By Caber Team
10 Dec 2024
Retrieval Augmented Generation (RAG) has become essential for enterprise AI applications to make proprietary data available for responding to user queries. Optimizing RAG's accuracy and precision ensures relevant application responses while maintaining data security and privacy. However, these objectives often conflict. Current methods for enforcing permissions on RAG vector databases can degrade results or leak data to unauthorized users due to the need to divide enterprise data into chunks for GenAI applications.
Businesses typically handle data as files, documents, videos, or database tables--units of information we can name, organize, and manage. Metadata, such as creation time, size, creator, and applicable policies, links to these data units when stored. However, GenAI applications don't view data this way. They break down large, complex sources into smaller, semantically meaningful segments or chunks. LLMs train on chunks, vector databases store vectors created from chunks, AI applications consume data in chunks, and APIs called by AI agents move data in chunks.
It seems intuitive that document-level attributes should apply to their chunks. Many AI vendors reinforce this idea. However, this assumption is fundamentally flawed and can lead to inaccurate AI responses, biased results, and compromised data security.
Through our experience with WAN optimization, over 90% of data chunks flowing through enterprise networks are redundant. In storage systems holding enterprise data, 50%-90% of storage blocks are duplicates .
As documents are shared, edited, and converted across platforms, identical paragraphs or images often appear in multiple versions. These redundancies accumulate as authors merge comments from various drafts, circulate files, and manage revisions.

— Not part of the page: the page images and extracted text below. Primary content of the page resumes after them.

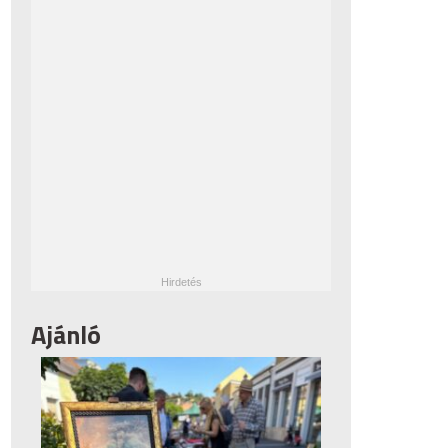
Ajánló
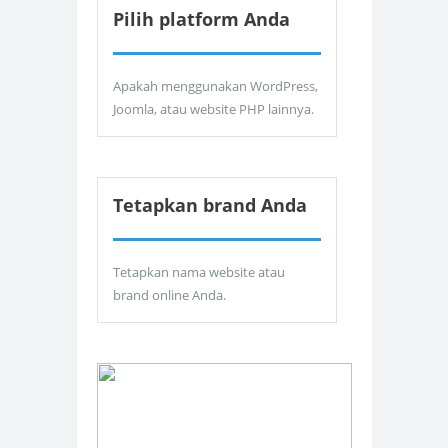
Pilih platform Anda
Apakah menggunakan WordPress,
Joomla, atau website PHP lainnya.
Tetapkan brand Anda
Tetapkan nama website atau
brand online Anda.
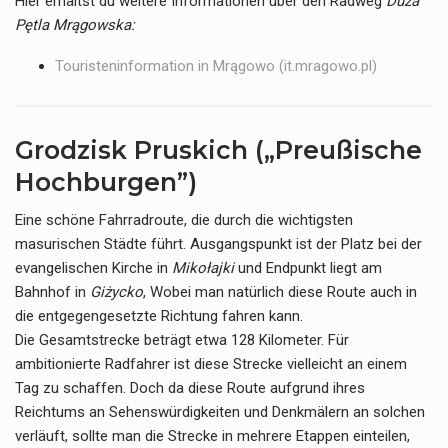
Hier erhältst du weitere Informationen über den Radweg
Duża
Pętla Mrągowska:
Touristeninformation in Mrągowo (it.mragowo.pl)
Grodzisk Pruskich („Preußische
Hochburgen”)
Eine schöne Fahrradroute, die durch die wichtigsten
masurischen Städte führt. Ausgangspunkt ist der Platz bei der
evangelischen Kirche in
Mikołajki
und Endpunkt liegt am
Bahnhof in
Giżycko
, Wobei man natürlich diese Route auch in
die entgegengesetzte Richtung fahren kann.
Die Gesamtstrecke beträgt etwa 128 Kilometer. Für
ambitionierte Radfahrer ist diese Strecke vielleicht an einem
Tag zu schaffen. Doch da diese Route aufgrund ihres
Reichtums an Sehenswürdigkeiten und Denkmälern an solchen
verläuft, sollte man die Strecke in mehrere Etappen einteilen,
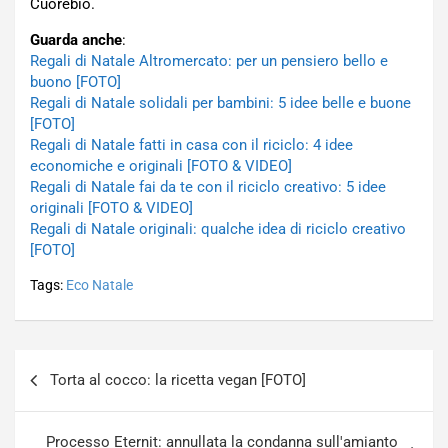
Cuorebio.
Guarda anche
:
Regali di Natale Altromercato: per un pensiero bello e
buono [FOTO]
Regali di Natale solidali per bambini: 5 idee belle e buone
[FOTO]
Regali di Natale fatti in casa con il riciclo: 4 idee
economiche e originali [FOTO & VIDEO]
Regali di Natale fai da te con il riciclo creativo: 5 idee
originali [FOTO & VIDEO]
Regali di Natale originali: qualche idea di riciclo creativo
[FOTO]
Tags:
Eco Natale
Navigazione
Torta al cocco: la ricetta vegan [FOTO]
articoli
Processo Eternit: annullata la condanna sull'amianto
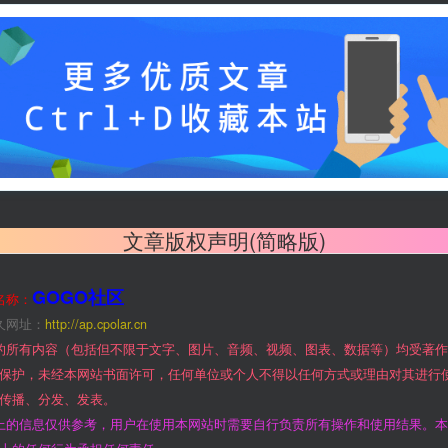
文章版权声明(简略版)
GOGO社区
名称：
久网址：
http://ap.cpolar.cn
的所有内容（包括但不限于文字、图片、音频、视频、图表、数据等）均受著
保护，未经本网站书面许可，任何单位或个人不得以任何方式或理由对其进行
传播、分发、发表。
上的信息仅供参考，用户在使用本网站时需要自行负责所有操作和使用结果。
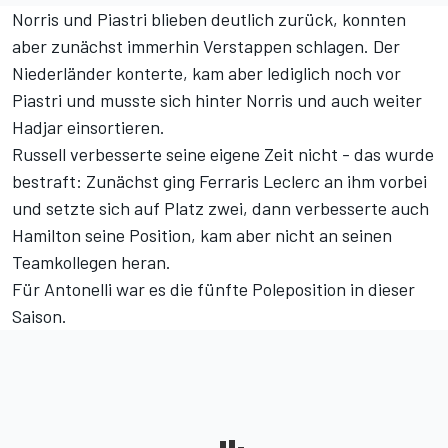
Norris und Piastri blieben deutlich zurück, konnten
aber zunächst immerhin Verstappen schlagen. Der
Niederländer konterte, kam aber lediglich noch vor
Piastri und musste sich hinter Norris und auch weiter
Hadjar einsortieren.
Russell verbesserte seine eigene Zeit nicht - das wurde
bestraft: Zunächst ging Ferraris Leclerc an ihm vorbei
und setzte sich auf Platz zwei, dann verbesserte auch
Hamilton seine Position, kam aber nicht an seinen
Teamkollegen heran.
Für Antonelli war es die fünfte Poleposition in dieser
Saison.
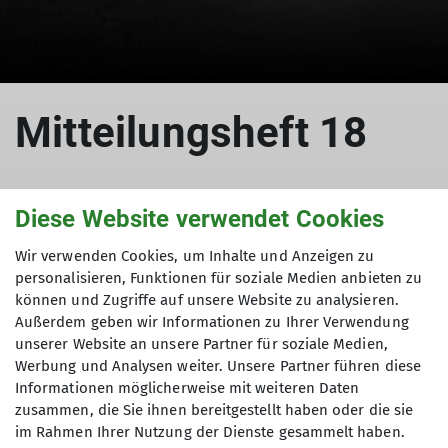
© DAV
Mitteilungsheft 18
Diese Website verwendet Cookies
1999
Wir verwenden Cookies, um Inhalte und Anzeigen zu
01.12.1999
personalisieren, Funktionen für soziale Medien anbieten zu
können und Zugriffe auf unsere Website zu analysieren.
Mitteilungshefte
Außerdem geben wir Informationen zu Ihrer Verwendung
unserer Website an unsere Partner für soziale Medien,
Werbung und Analysen weiter. Unsere Partner führen diese
Informationen möglicherweise mit weiteren Daten
zusammen, die Sie ihnen bereitgestellt haben oder die sie
im Rahmen Ihrer Nutzung der Dienste gesammelt haben.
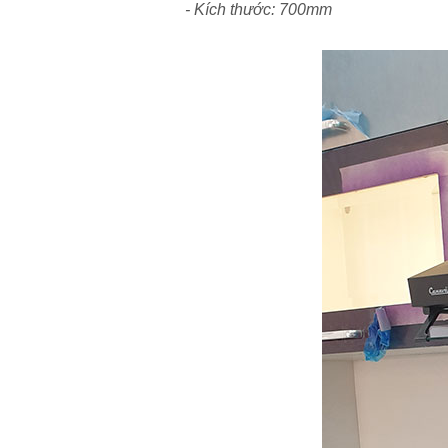
- Kích thước: 700mm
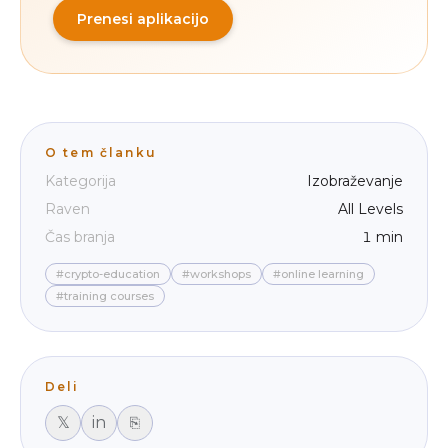
Prenesi aplikacijo
O tem članku
Kategorija
Izobraževanje
Raven
All Levels
Čas branja
1 min
#crypto-education
#workshops
#online learning
#training courses
Deli
𝕏
in
⎘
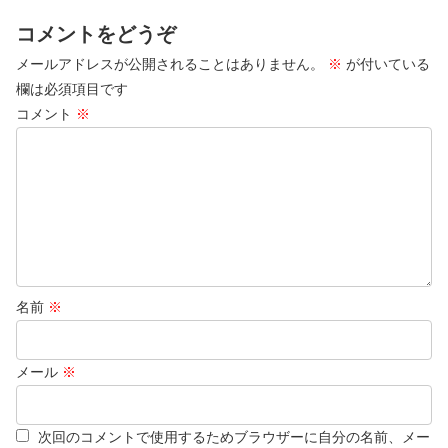
コメントをどうぞ
メールアドレスが公開されることはありません。
※
が付いている
欄は必須項目です
コメント
※
名前
※
メール
※
次回のコメントで使用するためブラウザーに自分の名前、メー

When enterprise documents are ingested into an LLM training set or RAG vector database, identical chunks are stored only once. Identical binary sequences generate identical vectors, which vector databases use for data lookup.
However, metadata can differ significantly between documents containing the same chunks. When two such documents are ingested, the first chunk gets metadata from the first document, which the second ingestion overwrites with the second document's metadata. This can lead to problems including poor AI performance, data leakage, and biases in responses
Consider a document with metadata allowing public access and another with metadata restricting access to Amy. If a common chunk exists in both, the second document's restrictive permissions might overwrite the first's open-access metadata. Bob, who should access the first document, might be denied access, while Amy could see both documents' data.

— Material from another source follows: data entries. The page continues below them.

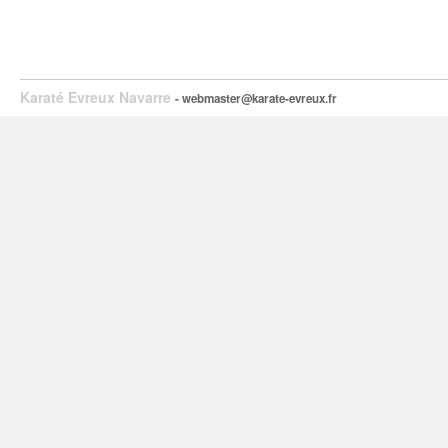
Karaté Evreux Navarre
- webmaster@karate-evreux.fr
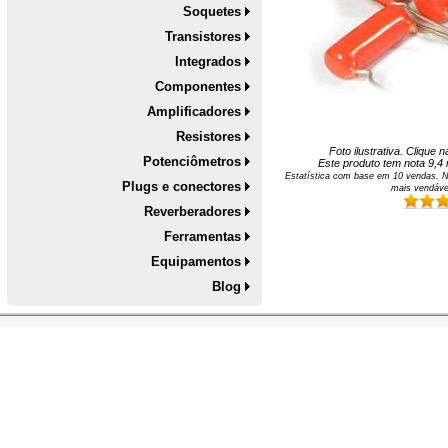
Soquetes
Transistores
Integrados
Componentes
Amplificadores
Resistores
Foto ilustrativa. Clique
Potenciômetros
Este produto tem nota
9,4
Estatística com base em
10
vendas. N
Plugs e conectores
mais vendáve
Reverberadores
Ferramentas
Equipamentos
Blog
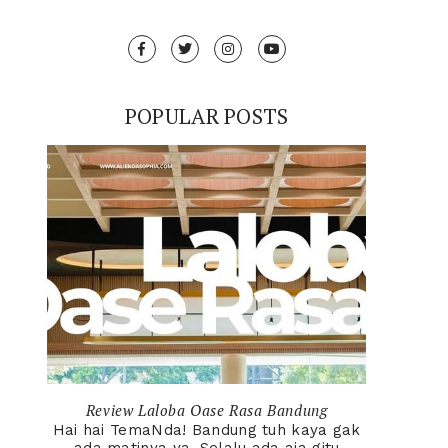
POPULAR POSTS
Review Laloba Oase Rasa Bandung
Hai hai TemaNda! Bandung tuh kaya gak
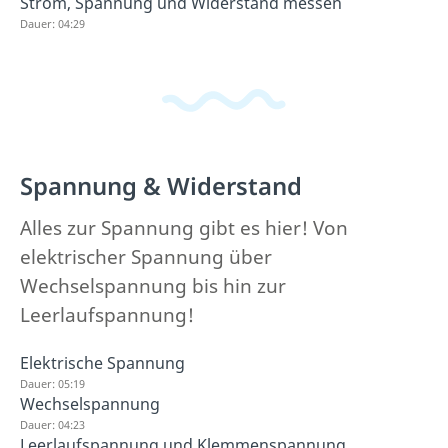
Strom, Spannung und Widerstand messen
Dauer: 04:29
Spannung & Widerstand
Alles zur Spannung gibt es hier! Von
elektrischer Spannung über
Wechselspannung bis hin zur
Leerlaufspannung!
Elektrische Spannung
Dauer: 05:19
Wechselspannung
Dauer: 04:23
Leerlaufspannung und Klemmenspannung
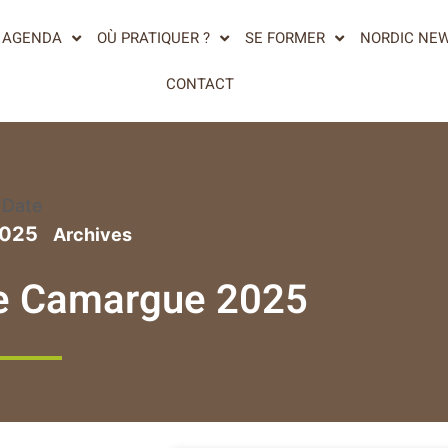
AGENDA
OÙ PRATIQUER ?
SE FORMER
NORDIC NE
CONTACT
Date
2025
de Camargue 2025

This issue, if unchecked, diminishes RAG search precision despite improvements from graph-based RAG, cascading retrieval, and other methods. Without a monitoring system, users might receive incomplete responses or unintentionally access sensitive data like coworker salaries.
As chunk sizes increase, sub-sequences within chunks become a concern. Paragraph-length chunks may contain common sentences appearing in multiple chunks. Research from Google and University of Pennsylvania shows duplicate data in LLM training sets can introduce biases and errors in responses. Repetition in prompts has been shown to cause errors in RAG systems.
Where limits exist on the number of chunks retrieved from RAG, a user query with a high similarity score to chunks containing the same sentence, may preclude other chunks relevant to the query to be dropped thus reducing response accuracy.
The rise of agentic AI--where autonomous AI agents collaborate and take intertwined actions--adds new layers of complexity to enterprise AI systems. These agents depend on dynamically retrieved and processed data, making robust data governance essential. As agents interact, risks like data mismanagement, bias, and leakage increase, elevating data governance from a best practice to a critical necessity. Traditional data governance systems designed for documents, files, and tables--data-at-rest--are incompatible with how AI processes data. GenAI applications break data into "chunks," stripping away context and metadata needed for effective policy enforcement. To control enterprise data use in these complex AI ecosystems, data governance products must adapt by addressing the unique challenges of chunked data. Without this shift, enterprises face degraded AI precision, reduced reliability, and potential data breaches--risks amplified by agentic AI's interconnected nature.